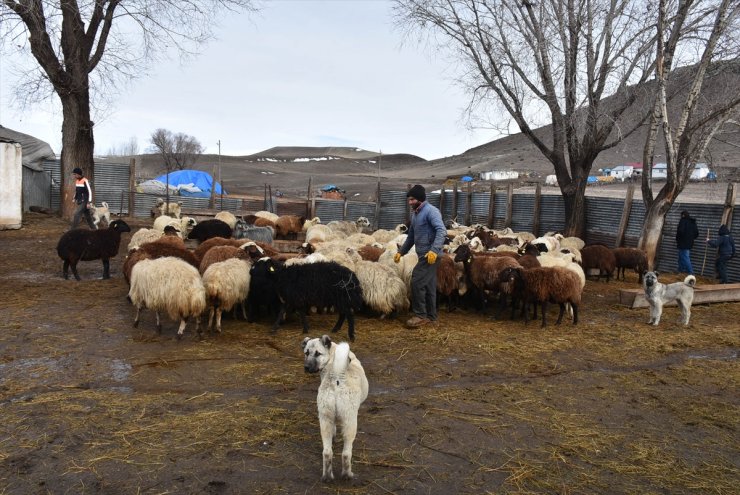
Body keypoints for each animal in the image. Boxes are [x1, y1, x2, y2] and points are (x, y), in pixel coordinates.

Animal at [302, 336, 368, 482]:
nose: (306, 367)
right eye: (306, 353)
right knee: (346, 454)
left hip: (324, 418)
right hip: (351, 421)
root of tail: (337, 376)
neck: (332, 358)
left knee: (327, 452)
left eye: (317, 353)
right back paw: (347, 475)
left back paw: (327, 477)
==
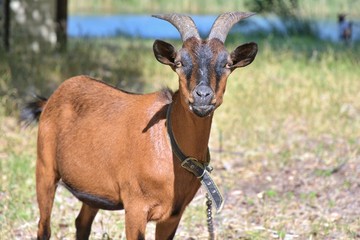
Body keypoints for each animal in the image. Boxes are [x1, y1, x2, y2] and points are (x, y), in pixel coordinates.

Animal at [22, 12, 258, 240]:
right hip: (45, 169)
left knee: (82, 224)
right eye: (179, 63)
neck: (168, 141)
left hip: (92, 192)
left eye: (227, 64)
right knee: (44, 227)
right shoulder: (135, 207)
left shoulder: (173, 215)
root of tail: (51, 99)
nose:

=== EXERCISE DIRECTIONS ===
Could you return the lines in the entries above that contain "left"?

=== ANSWER TO THIS TASK ===
left hip: (324, 418)
left knee: (327, 452)
left eye: (317, 353)
left back paw: (327, 477)
left knee: (82, 224)
left hip: (92, 192)
left eye: (227, 64)
left shoulder: (173, 215)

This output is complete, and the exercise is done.